Tuesday 17 May 2016

Marriage Material or Break the Stereotypes

We all dislike changes especially when everything is going smoothly in our life. But there comes that day when change is the only option that gives us a reason to look forward. When change is the only hope left, when nothing feels in control so we chose change to renew our desire of life.

Surprisingly, I have never really encountered such people in my life. Probably i am surrounded but fear where people don´t experiment or lack the boldness to follow their dreams. But some are real rebel and i can see how they are fighting so hard to create their own benchmark. Above all, how society hates them and how they are labelled as someone with no morality.

Recently, i have found myself on a crossroad where i need to change something strongly in my life. So, even though my upbringing has been surrounded by words ¨be a nice girl¨, ¨don´t do this or that, what will society say¨, ¨don´t wear this or talk like that, what will society say¨ and list goes on while i grew up from a girl to a woman and now all i hear is, what will society say, who will marry you? But i figured i was not the only one rather we girls are told to watch how we eat, walk, stand or open our mouth, don´t laugh too hard because a girl from educated family has no right to even laugh out loud, breathe freely or wear a little less even on a hot day of 48 degree Celsius. 

I have lived my whole life living up to those standard bench mark which is set by a traditional society. Till i found myself seeing the world myself through those eyes. I was told to stay away from those rugged looking guys who cared more about their passion then being clean shaved or suit up all the time. But i always saw found them more charming and intriguing to discover, i wanted to know how they felt following their passion and not the life their parents or society dreams about. How they felt inside while men were told that crying making him less of a man. Or that girl with all the tattoos or piercing or smoking or drinking beer is immediately called out as a whore, surely easily available like she has no dreams yeah why would she, after all she is not acting or laughing like a girl from an educated and so called decent family.

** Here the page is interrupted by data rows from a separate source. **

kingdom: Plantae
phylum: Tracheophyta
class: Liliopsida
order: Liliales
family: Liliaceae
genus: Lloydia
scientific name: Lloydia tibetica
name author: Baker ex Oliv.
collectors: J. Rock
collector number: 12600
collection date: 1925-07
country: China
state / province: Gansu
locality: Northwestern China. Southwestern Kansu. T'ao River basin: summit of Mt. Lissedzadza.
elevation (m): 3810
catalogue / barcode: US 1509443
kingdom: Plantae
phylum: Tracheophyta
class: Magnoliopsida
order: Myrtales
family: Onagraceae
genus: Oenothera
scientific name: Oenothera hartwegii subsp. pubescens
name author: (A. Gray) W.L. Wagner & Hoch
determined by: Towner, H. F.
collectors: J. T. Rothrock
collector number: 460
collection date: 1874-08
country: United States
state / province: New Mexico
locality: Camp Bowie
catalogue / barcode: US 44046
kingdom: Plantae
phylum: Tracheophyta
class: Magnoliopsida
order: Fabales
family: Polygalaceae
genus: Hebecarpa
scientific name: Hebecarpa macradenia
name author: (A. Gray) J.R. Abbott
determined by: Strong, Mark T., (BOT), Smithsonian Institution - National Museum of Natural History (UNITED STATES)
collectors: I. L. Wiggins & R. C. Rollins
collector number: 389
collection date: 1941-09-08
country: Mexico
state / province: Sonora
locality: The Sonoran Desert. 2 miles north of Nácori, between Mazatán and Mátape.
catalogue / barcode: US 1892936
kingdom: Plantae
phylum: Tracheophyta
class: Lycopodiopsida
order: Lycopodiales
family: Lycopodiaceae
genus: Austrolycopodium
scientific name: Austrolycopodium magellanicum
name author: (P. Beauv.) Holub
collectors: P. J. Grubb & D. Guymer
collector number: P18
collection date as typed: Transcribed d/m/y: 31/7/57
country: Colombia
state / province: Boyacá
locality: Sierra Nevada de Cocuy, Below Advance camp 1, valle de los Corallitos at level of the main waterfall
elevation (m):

This whole hypocritical thought process of people made me rebel more, made me sound like a bitch just because i found courage to stand up for my dreams. I chose my career over getting married at a young age of 24 or so and i chose to make an independent life for me rather than making babies and cooking for my husband. As if, the society hasn´t judged me enough and i then took this step to change my hairstyle and chose to break all the stereotypes because i chose comfort. Just because i found short hairs nice and comfortable and i almost shaved my one side of the head, i am no more the marriage material or pretty for god sake. My own people shrugged off as this hairstyle made me wander of me nothing but a bitch and all i could do was laugh. I don´t want to fight as i know who i am but i wonder about the society we live in. Why would i bring a daughter to live this life where she can´t even choose her own hairstyle or just a tattoo which she would like to have. 

So, here i am, i drink or i smoke but i am not a whore, i believe in the romantic love stories and i will marry my dream man one day. When the day will come and i know i am ready, i might make babies but it has nothing to do with what society asks for. I will have 10 tattoos but it has nothing to do with my morality, while i still gave my seat in metro to that old man when that simple decent and shy looking girl sat there pretending she didn´t even saw his shaking legs. My bold decisions doesn´t make a bitch rather i am open to accept you and respect you for who you chose to be or your own personal choices for your life. Yes, i am not the marriage material for you, truth is you are not the one i will ever marry who had the courtesy to judge my whole existence on mere choice of hairstyle i have.